Extrait source -
----------------

Écologie

Ukraine, climat : problèmes politiques de l’écologie mobilisée

Économiste

Alors qu’on ne cesse de rappeler la dépendance européenne aux hydrocarbures russes, une écologie mobilisée permet d’aborder conjointement un objectif stratégique (le climat) et un objectif tactique (l’assèchement du budget de guerre russe). Peut-on renoncer du jour au lendemain à la production russe placée sous embargo ? Peut-on faire disparaitre en quelques mois la demande correspondant à cette production ?

L’épouvantable guerre déclenchée par le régime de Poutine contre la République ukrainienne offre à l’Europe et au monde une occasion historique : accélérer la transition énergétique (but stratégique de la lutte pour sauver le climat), en lui offrant un objectif tactique susceptible d’une mobilisation plus large, étendue à des acteurs qui ne sont pas écologistes (sortir de la dépendance aux hydrocarbures russes, en particulier au gaz).

----------------

Données fournies -
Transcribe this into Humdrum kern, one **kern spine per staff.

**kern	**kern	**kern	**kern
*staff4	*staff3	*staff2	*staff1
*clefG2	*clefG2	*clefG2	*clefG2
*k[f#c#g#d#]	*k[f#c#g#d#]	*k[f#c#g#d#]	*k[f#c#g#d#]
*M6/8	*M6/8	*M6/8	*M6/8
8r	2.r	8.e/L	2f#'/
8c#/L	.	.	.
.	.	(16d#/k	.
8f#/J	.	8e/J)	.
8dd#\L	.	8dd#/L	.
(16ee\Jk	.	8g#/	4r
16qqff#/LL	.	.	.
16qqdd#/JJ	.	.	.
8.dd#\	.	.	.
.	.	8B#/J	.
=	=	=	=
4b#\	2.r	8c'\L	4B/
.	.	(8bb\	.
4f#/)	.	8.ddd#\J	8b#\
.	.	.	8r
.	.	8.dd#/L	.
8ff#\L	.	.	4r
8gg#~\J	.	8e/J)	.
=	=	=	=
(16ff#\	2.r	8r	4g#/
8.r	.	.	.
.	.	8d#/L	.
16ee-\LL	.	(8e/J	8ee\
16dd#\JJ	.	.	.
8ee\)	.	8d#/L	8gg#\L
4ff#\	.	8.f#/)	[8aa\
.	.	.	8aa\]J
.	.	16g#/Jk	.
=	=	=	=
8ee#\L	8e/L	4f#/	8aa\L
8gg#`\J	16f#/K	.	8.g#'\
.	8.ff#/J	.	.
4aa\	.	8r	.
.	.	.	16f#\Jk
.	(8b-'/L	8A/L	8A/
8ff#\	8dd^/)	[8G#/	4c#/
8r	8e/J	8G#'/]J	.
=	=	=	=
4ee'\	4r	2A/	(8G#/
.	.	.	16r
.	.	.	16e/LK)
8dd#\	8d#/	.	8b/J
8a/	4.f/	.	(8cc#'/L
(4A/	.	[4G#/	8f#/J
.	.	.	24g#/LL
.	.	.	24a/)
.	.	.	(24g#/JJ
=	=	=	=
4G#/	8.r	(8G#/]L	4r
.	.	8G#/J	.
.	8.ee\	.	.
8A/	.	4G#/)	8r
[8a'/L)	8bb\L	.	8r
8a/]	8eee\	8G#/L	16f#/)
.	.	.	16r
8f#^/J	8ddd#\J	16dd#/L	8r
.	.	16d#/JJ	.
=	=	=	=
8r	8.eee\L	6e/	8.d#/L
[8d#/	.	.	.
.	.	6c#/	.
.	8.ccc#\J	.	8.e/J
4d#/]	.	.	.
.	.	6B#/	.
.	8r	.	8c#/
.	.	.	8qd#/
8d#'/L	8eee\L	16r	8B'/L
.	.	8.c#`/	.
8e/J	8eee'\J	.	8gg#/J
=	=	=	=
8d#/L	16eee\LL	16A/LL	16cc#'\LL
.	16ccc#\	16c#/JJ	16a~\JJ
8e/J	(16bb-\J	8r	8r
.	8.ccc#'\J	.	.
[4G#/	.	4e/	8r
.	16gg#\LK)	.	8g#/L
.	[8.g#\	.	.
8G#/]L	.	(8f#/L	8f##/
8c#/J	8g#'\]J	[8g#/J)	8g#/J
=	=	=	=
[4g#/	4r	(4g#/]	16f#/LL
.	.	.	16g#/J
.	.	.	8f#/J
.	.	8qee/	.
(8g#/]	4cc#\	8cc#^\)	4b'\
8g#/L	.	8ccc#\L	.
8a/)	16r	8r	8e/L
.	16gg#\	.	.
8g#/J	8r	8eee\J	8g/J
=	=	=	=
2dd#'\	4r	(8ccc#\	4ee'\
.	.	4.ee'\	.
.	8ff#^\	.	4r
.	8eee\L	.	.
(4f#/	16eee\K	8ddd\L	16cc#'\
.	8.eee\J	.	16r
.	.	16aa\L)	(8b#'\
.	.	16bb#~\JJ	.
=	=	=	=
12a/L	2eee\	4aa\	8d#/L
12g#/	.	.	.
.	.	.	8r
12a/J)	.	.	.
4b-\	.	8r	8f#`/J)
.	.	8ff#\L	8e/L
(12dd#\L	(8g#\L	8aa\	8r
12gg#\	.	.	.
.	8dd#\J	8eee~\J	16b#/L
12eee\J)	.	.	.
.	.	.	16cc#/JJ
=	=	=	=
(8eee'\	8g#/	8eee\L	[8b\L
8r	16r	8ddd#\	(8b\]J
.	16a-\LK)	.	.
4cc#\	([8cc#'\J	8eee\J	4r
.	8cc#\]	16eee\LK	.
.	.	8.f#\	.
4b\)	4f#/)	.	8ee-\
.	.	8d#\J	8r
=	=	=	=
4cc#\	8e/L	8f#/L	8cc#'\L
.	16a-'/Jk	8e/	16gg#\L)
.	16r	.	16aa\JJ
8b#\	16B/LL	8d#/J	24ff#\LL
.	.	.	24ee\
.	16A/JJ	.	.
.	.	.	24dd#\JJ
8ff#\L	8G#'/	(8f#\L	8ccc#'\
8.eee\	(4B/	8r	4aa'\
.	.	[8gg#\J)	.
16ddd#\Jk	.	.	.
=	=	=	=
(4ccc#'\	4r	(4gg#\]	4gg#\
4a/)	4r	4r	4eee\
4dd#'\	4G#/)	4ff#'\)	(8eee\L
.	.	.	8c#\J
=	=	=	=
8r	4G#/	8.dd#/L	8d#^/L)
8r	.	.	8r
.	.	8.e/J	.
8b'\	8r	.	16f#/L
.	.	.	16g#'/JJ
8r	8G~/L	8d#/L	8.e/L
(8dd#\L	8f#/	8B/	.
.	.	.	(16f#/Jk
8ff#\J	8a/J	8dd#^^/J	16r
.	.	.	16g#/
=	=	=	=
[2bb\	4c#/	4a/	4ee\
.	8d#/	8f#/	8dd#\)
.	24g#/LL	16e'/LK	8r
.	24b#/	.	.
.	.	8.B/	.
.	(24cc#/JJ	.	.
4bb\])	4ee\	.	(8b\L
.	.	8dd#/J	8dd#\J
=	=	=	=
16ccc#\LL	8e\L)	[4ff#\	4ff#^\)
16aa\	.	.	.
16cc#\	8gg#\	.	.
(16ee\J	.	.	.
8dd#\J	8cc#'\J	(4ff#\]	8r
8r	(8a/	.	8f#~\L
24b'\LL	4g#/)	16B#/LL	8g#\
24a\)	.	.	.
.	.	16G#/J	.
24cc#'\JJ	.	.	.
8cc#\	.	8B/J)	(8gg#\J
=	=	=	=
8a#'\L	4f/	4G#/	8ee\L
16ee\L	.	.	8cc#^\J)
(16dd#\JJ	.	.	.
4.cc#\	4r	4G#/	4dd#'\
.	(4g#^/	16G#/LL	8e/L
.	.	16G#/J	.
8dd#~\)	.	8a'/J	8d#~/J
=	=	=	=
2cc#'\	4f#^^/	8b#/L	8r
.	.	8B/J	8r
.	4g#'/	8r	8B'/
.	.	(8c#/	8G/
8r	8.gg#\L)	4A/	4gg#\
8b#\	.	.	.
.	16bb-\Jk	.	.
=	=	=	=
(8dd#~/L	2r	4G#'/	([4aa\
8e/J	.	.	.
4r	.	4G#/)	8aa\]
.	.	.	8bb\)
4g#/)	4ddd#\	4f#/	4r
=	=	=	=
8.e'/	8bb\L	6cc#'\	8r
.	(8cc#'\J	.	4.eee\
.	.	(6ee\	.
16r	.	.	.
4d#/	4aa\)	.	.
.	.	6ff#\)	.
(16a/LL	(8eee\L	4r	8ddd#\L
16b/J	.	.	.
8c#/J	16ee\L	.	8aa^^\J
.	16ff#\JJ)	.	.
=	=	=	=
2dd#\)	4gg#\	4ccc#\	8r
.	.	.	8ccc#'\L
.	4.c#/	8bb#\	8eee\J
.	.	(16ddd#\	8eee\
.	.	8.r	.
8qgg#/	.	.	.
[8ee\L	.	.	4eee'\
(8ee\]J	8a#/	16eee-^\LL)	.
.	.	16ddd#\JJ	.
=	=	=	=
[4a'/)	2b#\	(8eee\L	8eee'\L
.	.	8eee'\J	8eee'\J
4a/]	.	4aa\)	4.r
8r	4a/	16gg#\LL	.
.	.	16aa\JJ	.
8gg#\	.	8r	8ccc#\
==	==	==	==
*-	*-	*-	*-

----------------

Consigne 1 -
Les affirmations suivantes sont-elles conformes à l'extrait ? Répondez à chacune par oui ou non, en citant les mots de l'extrait qui tranchent.
(a) La guerre est présentée comme une occasion historique pour l'Europe et le monde.
(b) Le climat y est qualifié d'objectif tactique.
(c) L'objectif tactique ne peut mobiliser que des acteurs écologistes.
Consigne 2 -
Recopiez tout le passage de l'extrait, de « Ukraine, climat : problèmes » jusqu'à « cette production ? ».
Le matériel fourni ne joue aucun rôle dans cet exercice.

Réponse attendue 1 -
(a) Oui : « offre à l’Europe et au monde une occasion historique ».
(b) Non : « un objectif stratégique (le climat) ».
(c) Non : « étendue à des acteurs qui ne sont pas écologistes ».

Réponse attendue 2 -
Ukraine, climat : problèmes politiques de l’écologie mobilisée

Économiste

Alors qu’on ne cesse de rappeler la dépendance européenne aux hydrocarbures russes, une écologie mobilisée permet d’aborder conjointement un objectif stratégique (le climat) et un objectif tactique (l’assèchement du budget de guerre russe). Peut-on renoncer du jour au lendemain à la production russe placée sous embargo ? Peut-on faire disparaitre en quelques mois la demande correspondant à cette production ?